Was Noach a Mean Girl?


            Shabbat Shalom! A wise person once said, “There are two kinds of evil people in this world. Those who do evil stuff and those who see evil stuff being done and don't try to stop it.” And that wise person was Janis Ian, played by Lizzy Caplan in the movie Mean Girls. What would Janis Ian say about Noah, the protagonist of this week’s parasha? He’s clearly not the first kind of evil. The Torah even specifically says he was a righteous man. But he gets special insider information that the world will be destroyed, and unlike what we see from Abraham in a couple weeks (spoiler alert), he does not argue with G-d about that decision. He does not try to warn anybody. He just does exactly as he’s told.

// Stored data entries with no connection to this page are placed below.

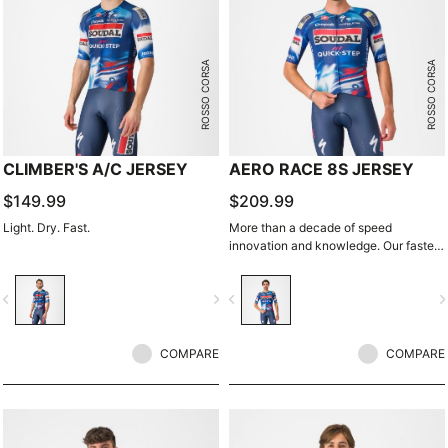
ROSSO CORSA
ROSSO CORSA
CLIMBER'S A/C JERSEY
AERO RACE 8S JERSEY
$149.99
$209.99
Light. Dry. Fast.
More than a decade of speed
innovation and knowledge. Our fastest
jersey is now faster.
vigate_before
navigate_next
navigate_before
navigate_n
COMPARE
COMPARE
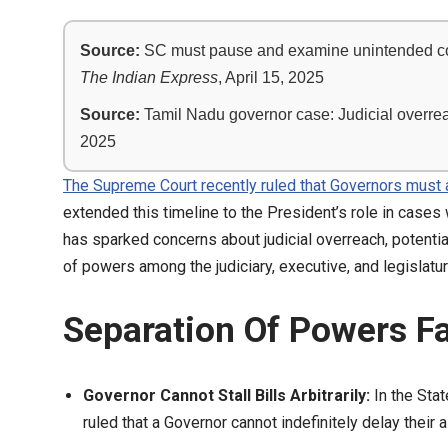
Source:
SC must pause and examine unintended conse
The Indian Express
, April 15, 2025
Source:
Tamil Nadu governor case: Judicial overreac
2025
The Supreme Court recently ruled that Governors must a
extended this timeline to the President’s role in cases
has sparked concerns about judicial overreach, potential
of powers among the judiciary, executive, and legislatur
Separation Of Powers Fa
Governor Cannot Stall Bills Arbitrarily:
In the Sta
ruled that a Governor cannot indefinitely delay their 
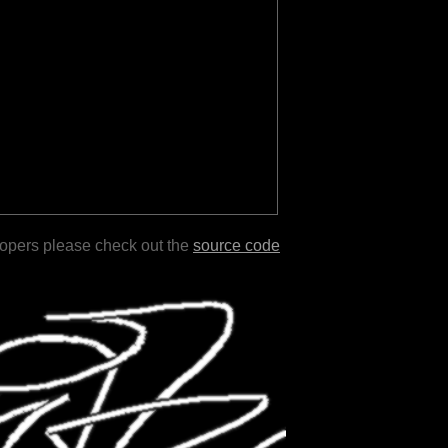
lopers please check out the
source code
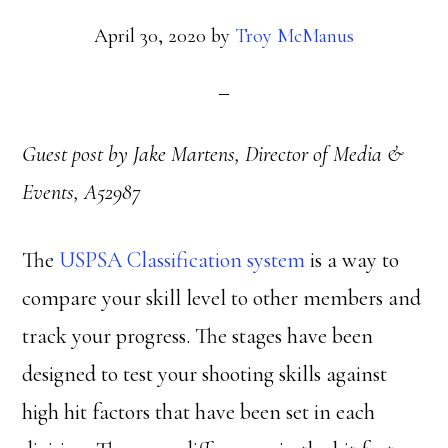
April 30, 2020
by
Troy McManus
Guest post by Jake Martens, Director of Media &
Events, A52987
The
USPSA Classification system
is a way to
compare your skill level to other members and
track your progress. The stages have been
designed to test your shooting skills against
high hit factors that have been set in each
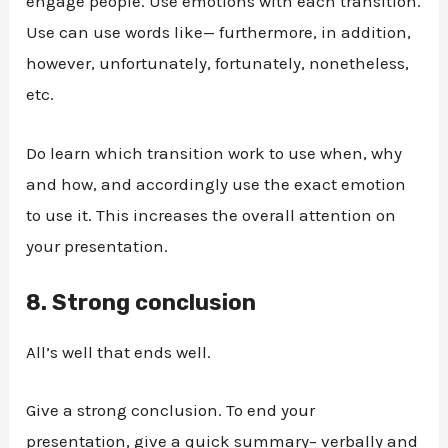
engage people. Use emotions with each transition.
Use can use words like— furthermore, in addition,
however, unfortunately, fortunately, nonetheless,
etc.
Do learn which transition work to use when, why
and how, and accordingly use the exact emotion
to use it. This increases the overall attention on
your presentation.
8.
Strong conclusion
All’s well that ends well.
Give a strong conclusion. To end your
presentation, give a quick summary– verbally and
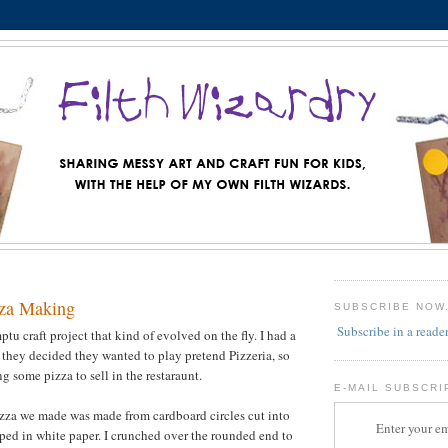
zza Making
SUBSCRIBE NOW
Subscribe in a reade
u craft project that kind of evolved on the fly. I had a
d they decided they wanted to play pretend Pizzeria, so
g some pizza to sell in the restaraunt.
E-MAIL SUBSCRI
pizza we made was made from cardboard circles cut into
Enter your em
ped in white paper. I crunched over the rounded end to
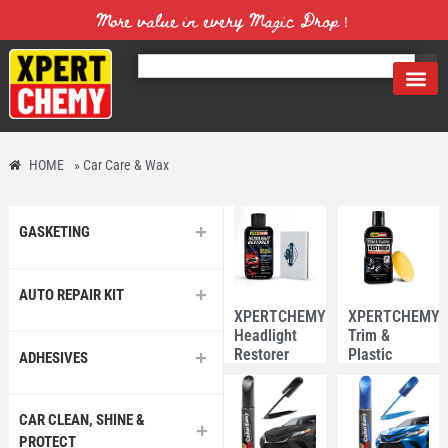
More value in every Magic Drop！
HOME
»
Car Care & Wax
GASKETING
AUTO REPAIR KIT
XPERTCHEMY®
XPERTCHEMY
Headlight
Trim &
Restorer
Plastic
ADHESIVES
118ml with
Restorer
Sponge
200ml
CAR CLEAN, SHINE &
PROTECT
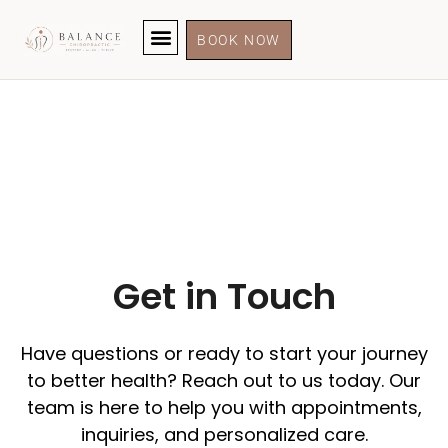
BOOK NOW
Get in Touch
Have questions or ready to start your journey
to better health? Reach out to us today. Our
team is here to help you with appointments,
inquiries, and personalized care.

            One of our great medieval commentators, Rashi, says of Noah’s so-called righteousness, “Among our sages, there are those who interpret this as being in praise of Noah: If he was righteous in his generation then certainly he would have been even more righteous if he would have been in a generation of righteous people. And there are those who interpret this as a condemnation: In relation to his generation he was righteous, but had he been in Abraham's generation, he wouldn't have been regarded as anything.” G-dcast, the great animated shorts of the Torah and some commentary, points out that, just as there may be two kinds of “evil” people in the world, there are also two kinds of “righteous” people in the world: Those who follow G-d and do exactly as they’re told, and those you try to go above and beyond to really make the world better. It seems that being the second type of “evil person” – one that sees evil and does nothing – and the first type of “righteous person” – one that follows the word of G-d and minds his or her own business – could be the same person, as we see in Noah. But then, and not to get ahead of ourselves, it seems that one person could be both types of righteous, and do something perceivably evil at the same time as well, as we will see in Abraham. He fights G-d in order to save Sodom and Gomorrah, but is willing to follow G-d’s instruction to sacrifice his own son? Maybe the lessons here are that there are no real “evil” or “righteous” people. There are just people. Sometimes we do good, sometimes we do bad, and sometimes we just do. Eventually in the Torah, we will get to our holiness code, in Leviticus, which teaches that we shouldn’t really “just do,” as Noah did. No longer is it really ok for us, as Jews, to stand idly by the destruction of our neighbor. But, at the same time, none of you should singularly feel that the weight of the world’s problems rest on your shoulders or that you must devote you whole lives to always saving others. That’s a great, noble way to live, but it’s not wholly practical. Sometimes you must take care of yourselves, too. Sometimes we do good, sometimes we do bad, sometimes we just do. That’s human nature, and while Jewish values teach us to be ever striving more toward actively doing good, once in a while, everybody slips us, and no one should feel that that makes them “evil” or strips them of some “righteous” title. There aren’t wholly evil or righteous people, just people.
            For as much great narrative there is in Parashat Noah, Noah himself is kind of a boring character, who just does exactly as he’s told, and I happened to be of the camp that considers him righteous by virtue of not doing evil as his contemporaries were doing, that considers him not righteous by the standard of Abraham’s generation. Let’s not be boring like Noah. May we all come to terms with the complexities of morality and humanity, and just always do the absolute best we can, whatever that may be. Amen, and Shabbat Shalom.